William Brock weist dieses Begehren mit der Binsenweisheit zurück, daß das Gatt aus den "vitalen Interessen" der USA entsteht und diesen zugutezukommen hat. Jeder Verstoß dagegen wäre ein "Fehlschlag". Modifikationen sind dann drin, wenn sie von den USA ausgehen, und da hatten sie schon im Vorfeld der Konferenz einiges klargestellt. Einige ausdrücklich zugestandene, zentrale Gatt-Ausnahmen bezeichneten sie nämlich plötzlich als Verstöße gegen den Vertrag, die sie a) nicht länger hinnehmen würden und wogegen sie b) einige Kampfmittel auf Lager hätten. Beispielhaft hierfür der Agrarstreit: Zu den Präliminarien gehörte die Drohung der USA, den Weltmarkt - für sie selbst auch schädlich - mit ihren Reserven an Milchprodukten zu bepflastern; die EG hielt dagegen, daß der Gemeinsame Agrarmarkt ein absolut unverzichtbares Einigungsband ihres Zusammenschlusses ist. Das Ergebnis: Der Streit wird für 2 Jahre in eine Kommission ausgelagert, damit wird aber der Agrarmarkt einer Revision unterworfen. Die USA haben Recht behalten, jedoch zugestanden ist, daß die EG bei der Revision mitzureden hat - im Gatt wird eben keiner "majorisiert".

Die frontale Herangehensweise der USA steht den Konkurrenten nicht offen, weswegen sie ihre Modifikation sozusagen "unterhalb" der Gatt-Regelungen betreiben; die neuesten Formen der Wirtschaftsdiplomatie befinden sich vielleicht nicht im Einklang mit dem Vertrag - sie verstoßen aber auch nicht dagegen: Die "nichttarifären Handelshemmnisse" werden immer unverfrorener ausgereizt - wie z.B. die berühmte Schließung aller französischen Grenzübergänge für Videorecorder bis auf einen gänzlich abgelegenen Zwei-Mann-Posten in einem kleinen Kaff, wo sich jetzt die LKWs stauen, oder das Zurückweisen von Importware, weil in den Zollpapieren ein Wort falsch übersetzt war -;

  • "Selbstbeschränkungsabkommen" kommen immer mehr in Mode; in erpresserischer Manier wird einem unangenehmen Konkurrenten klargemacht, daß er ganz freiwillig seine Warensendungen zu reduzieren habe weder durch Zölle oder sonstige Verbotsmaßnahmen will man diesen Import behindern, sollte er aber im selben Umfange weitergehen, hätte man genügend Druckmittel an der Hand, deren Anwendung der Konkurrent durch frühzeitige Einsicht vermeiden könne;
  • die EG droht Japan gegenüber mit der Wucht ihres Binnenmarktes; wenn es nämlich über das Zufügen von Schädigungen per Einführung immer neuer, prospektiver Handelsschranken geht, dann ist dieser Markt eine relativ bessere Bedingung, woran sich zu klammern den Europäern zwar viele Geschäfte verunmöglichen wird, die Japaner aber noch mehr schädigen wird; man kann also aus dem alten Ärgernis, die Japaner hätten ihren Markt nicht geöffnet, im offensiven Verzicht geradezu ein Positivum machen. Da wird der Weltmarkt ganz neu definiert, nämlich nach den Brocken, die man davon besetzt hält, und nicht als eine Sphäre, wo man überall die Chance hat, mit guten Angeboten auf sich aufmerksam zu machen.
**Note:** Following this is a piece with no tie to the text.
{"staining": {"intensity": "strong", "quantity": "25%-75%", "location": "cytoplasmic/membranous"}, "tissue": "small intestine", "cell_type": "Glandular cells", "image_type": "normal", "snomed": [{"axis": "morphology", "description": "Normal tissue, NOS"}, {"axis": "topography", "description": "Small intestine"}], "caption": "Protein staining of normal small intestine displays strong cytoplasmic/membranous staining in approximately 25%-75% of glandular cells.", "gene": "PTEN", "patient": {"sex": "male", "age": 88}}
Abwälzung von Krisenlasten

Das Hervortreten des Zwangscharakters des Gatts, der die Staaten zu allerlei überlegungen beflügelt, wie man die Verpflichtungen auf den Konkurrenten zurückfallen lassen und dabei die schwindenden Vorteile bei sich versammeln kann, erklärt sich aus der weltweiten Überakkumulation, mit deren Beendigung aus eigener Anschauung kein Staat rechnet. Das in allen Ländern herrschende staatliche Krisenverbot, nämlich die staatlich erzwungene Aufrechterhaltung des Nationalkredits zum Zwecke der Kriegsvorbereitung (MSZ 5/82, Krisenbewältigung neuen Typs), hat auf die Ökonomien eine ziemlich verheerende Wirkung. Die abnehmende Profitabilität großer Betriebe, ja ganzer Branchen, hat nicht für die Wirtschaft generell zu gelten; nationale Entwertung des Kapitals geschieht nicht, die internationale Konkurrenz um die Entwertung des fiktiven Kapitals findet nicht statt; die Krisenbedingungen bleiben aufrechterhalten - ein ökonomischer Widerspruch neuer Art, den die Staaten in die Welt setzen und der sie ganz zwangsläufig dazu bewegt, gegen den auswärtigen Konkurrenten loszugehen. Und zwar gemäß einem widersprüchlichen Ideal:

Der Markt hat nur fürs eigene Kapital dazusein - daheim und auswärts.

Wenn das weltweite Wachstum des Kapitals ausbleibt, weil es in allen Nationalstaaten ausbleibt, dann wird der Weltmarkt zu einer eigentümlichen "Chance": Er, daß heißt: alle anderen, soll die Lasten der Krise tragen.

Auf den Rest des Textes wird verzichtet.